Every so often, scientists conduct studies on matters that everyone already knows.1 Only 1 in 5 claims made in commercials for cosmetics are trustwothy, the Times tell us. According to the study, published in the Journal of Global Fashion Marketing, most claims are in categories like, “vague” “omits key information” or “outright lies.”
Marketers want to promote their product, which isn’t a problem. You, as a consumer would like to know good products. It’s when marketers convince you of value that isn’t there that you end up short. Most of us don’t take marketing literally at face value. At the same time, marketing works. That there is such a high concentration of marketing babble in cosmetics suggests that it works; the proof is in the pudding. How do you protect yourself from being a gullible Jane or Joe? Since cosmetics are not regulated in the same way that drugs are, marketers have all the leverage in making creative omissions of fact.

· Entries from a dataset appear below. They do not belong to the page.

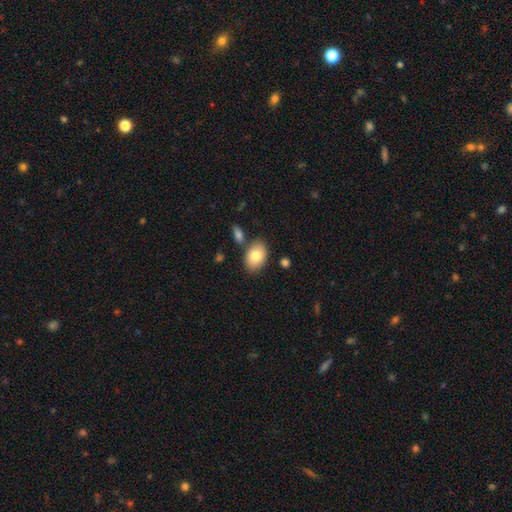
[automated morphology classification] Smooth or featured?
  - smooth: 79% *
  - featured or disk: 14%
  - star or artifact: 7%
How rounded?
  - in between: 86% *
  - round: 12%
  - cigar-shaped: 1%
Merging?
  - none: 78% *
  - minor disturbance: 11%
  - merger: 8%
  - major disturbance: 3%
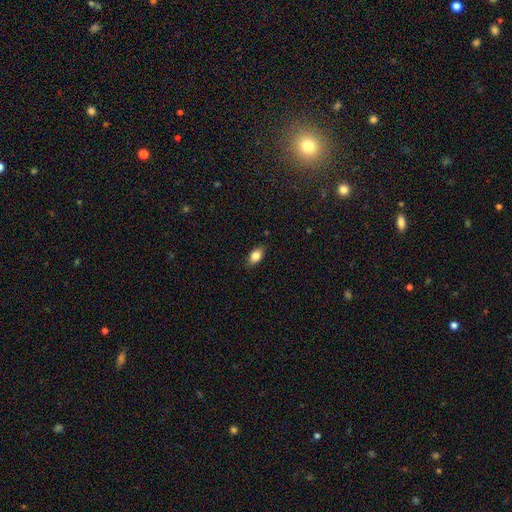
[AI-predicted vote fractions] Q: Smooth or featured?
A: smooth (84%); runner-up: star or artifact (8%)
Q: How rounded?
A: in between (88%); runner-up: round (9%)
Q: Merging?
A: none (85%); runner-up: minor disturbance (12%)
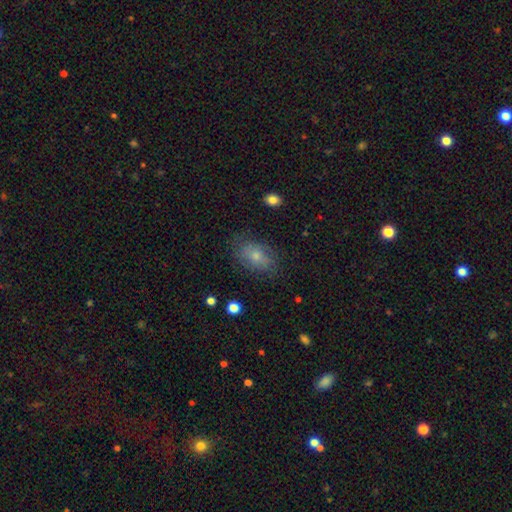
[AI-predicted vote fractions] Smooth or featured? Predicted: smooth (p=0.59). How rounded? Predicted: in between (p=0.83). Merging? Predicted: none (p=0.75).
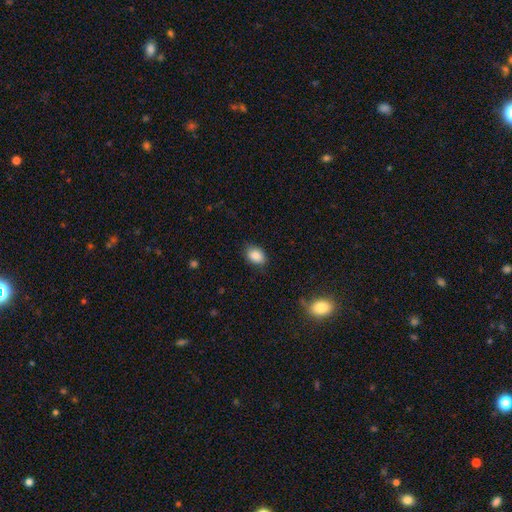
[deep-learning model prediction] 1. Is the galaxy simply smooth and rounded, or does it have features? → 87% smooth, 8% star or artifact, 5% featured or disk.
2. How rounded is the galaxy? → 78% in between, 21% round, 1% cigar-shaped.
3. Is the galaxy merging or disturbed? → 80% none, 15% minor disturbance, 3% major disturbance, 1% merger.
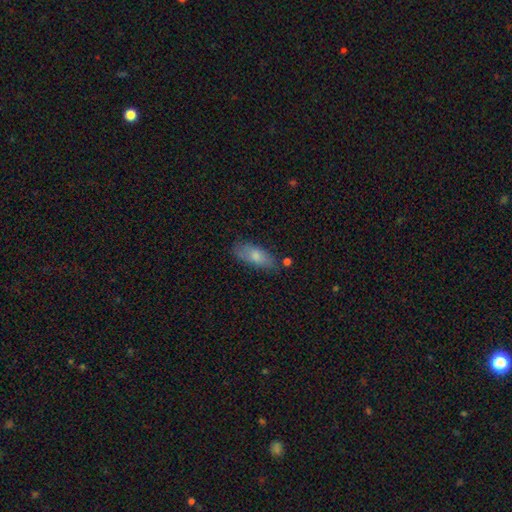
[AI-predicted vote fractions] smooth 76%, featured or disk 17%, star or artifact 7%. Down the decision tree: how rounded — in between (74%); merging — none (69%).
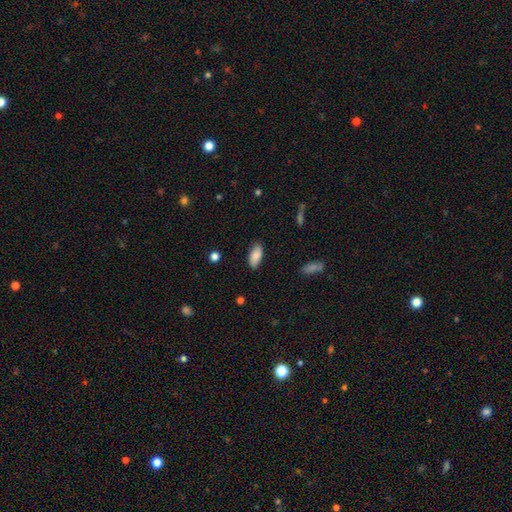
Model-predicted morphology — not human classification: Smooth or featured: smooth — 83% (featured or disk — 11%)
How rounded: in between — 90% (cigar-shaped — 8%)
Merging: none — 83% (minor disturbance — 13%)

This means that the buyer beware principle applies. Being educated about common tactics can help you be more aware of what’s evidence-based and what’s just mumbo jumbo.
Tactic 1: The Poetry of Empty Phrases
We are marketed to so often that most of us are already familiar with oft used empty phrases that are endemic to the particular industry. Vague “feel” words evoke emotions while avoiding any verifiable claim. Verifiable claims can be falsified, and most countries have regulations that restrict outright false claims.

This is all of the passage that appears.